Acute respiratory distress syndrome is a leading cause of respiratory failure after surgery. Patients who develop the lung disorder postoperatively are at higher risk of dying in the hospital, and those who survive the syndrome may still bear its physical effects years later. A Mayo Clinic-led study is helping physicians better identify patients most at risk, the first step toward preventing this dangerous and costly surgical complication.

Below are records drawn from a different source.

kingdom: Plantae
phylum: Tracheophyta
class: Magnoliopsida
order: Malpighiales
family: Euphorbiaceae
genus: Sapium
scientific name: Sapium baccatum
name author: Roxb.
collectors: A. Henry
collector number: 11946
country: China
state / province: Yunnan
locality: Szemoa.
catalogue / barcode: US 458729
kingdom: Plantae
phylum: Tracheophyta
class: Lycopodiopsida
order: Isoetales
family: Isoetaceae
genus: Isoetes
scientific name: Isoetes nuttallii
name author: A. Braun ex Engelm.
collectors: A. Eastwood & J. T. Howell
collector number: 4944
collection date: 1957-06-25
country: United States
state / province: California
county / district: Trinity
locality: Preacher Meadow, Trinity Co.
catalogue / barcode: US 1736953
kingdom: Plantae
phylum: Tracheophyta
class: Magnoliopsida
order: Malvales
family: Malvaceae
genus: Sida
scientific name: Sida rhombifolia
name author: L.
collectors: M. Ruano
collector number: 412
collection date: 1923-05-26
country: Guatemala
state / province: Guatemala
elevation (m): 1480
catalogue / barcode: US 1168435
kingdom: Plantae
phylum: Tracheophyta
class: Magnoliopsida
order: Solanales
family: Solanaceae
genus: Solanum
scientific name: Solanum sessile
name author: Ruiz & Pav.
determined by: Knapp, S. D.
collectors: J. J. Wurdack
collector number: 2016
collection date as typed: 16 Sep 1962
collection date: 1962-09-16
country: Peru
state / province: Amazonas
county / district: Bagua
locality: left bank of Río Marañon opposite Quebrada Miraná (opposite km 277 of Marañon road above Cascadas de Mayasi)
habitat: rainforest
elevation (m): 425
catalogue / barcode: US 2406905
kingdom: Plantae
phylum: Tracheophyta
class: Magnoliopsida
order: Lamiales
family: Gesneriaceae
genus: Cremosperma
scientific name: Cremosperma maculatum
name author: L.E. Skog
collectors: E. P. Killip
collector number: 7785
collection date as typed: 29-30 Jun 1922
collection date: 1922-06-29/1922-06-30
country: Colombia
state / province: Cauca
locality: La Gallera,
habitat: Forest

They found nine independent risk factors, including sepsis, high-risk aortic vascular surgery, high-risk cardiac surgery, emergency surgery, cirrhosis of the liver, and admission to the hospital from a location other than home, such as a nursing home.
The findings are published in the journal Anesthesiology.
"This is a very common reason for needing an extended course of breathing support after surgery, and approximately 20 to 25 percent of patients who develop the syndrome will die from it," says first author Daryl Kor, M.D., a Mayo Clinic anesthesiologist. "It's well-documented that those who develop this syndrome stay in intensive care longer and in the hospital longer, and the impact of the syndrome can persist for many years."
Prevention of acute respiratory distress syndrome has become a priority for the National Institutes of Health's National Heart, Lung, and Blood Institute, the researchers noted.
To help prevent the condition, physicians first must identify who is most at risk, and that has proved difficult to do with individual patients, the researchers say. They studied 1,562 surgical patients considered at high risk of developing the syndrome, and found:
* Acute respiratory distress syndrome developed in 117, or 7.5 percent.
*Nine independent factors are predictors of the syndrome: sepsis; high-risk aortic vascular surgery; high-risk cardiac surgery; emergency surgery; cirrhosis; admission to the hospital unit from a location other than home, such as a nursing home or another hospital; increased respiratory rate; and two measurements that indicate hypoxemia, a lower-than-normal oxygen level in the blood.
*Identifying those nine risk factors for surgical patients allowed researchers to refine previous risk prediction models; the new model can be used to identify high-risk patients before surgery for possible participation in acute respiratory distress syndrome prevention studies.
The findings may alter the way patients at high risk of the syndrome are cared for in the operating room, Dr. Kor says.
"For example, we may be a bit more conservative in the way we transfuse blood products. We may also ventilate their lungs in a little different way than we might if their risk score was low," Dr. Kor says. "We also hope that by identifying these high-risk patients, we might be able to better select a study population for future studies that look at specific prevention strategies. Before, such studies really weren't feasible because we couldn't identify high-risk groups with any degree of accuracy."
Future research may include studying the specific role that anesthetic care plays and whether aspects of care in the operating room should be modified in patients at high risk of developing the syndrome, Dr. Kor says.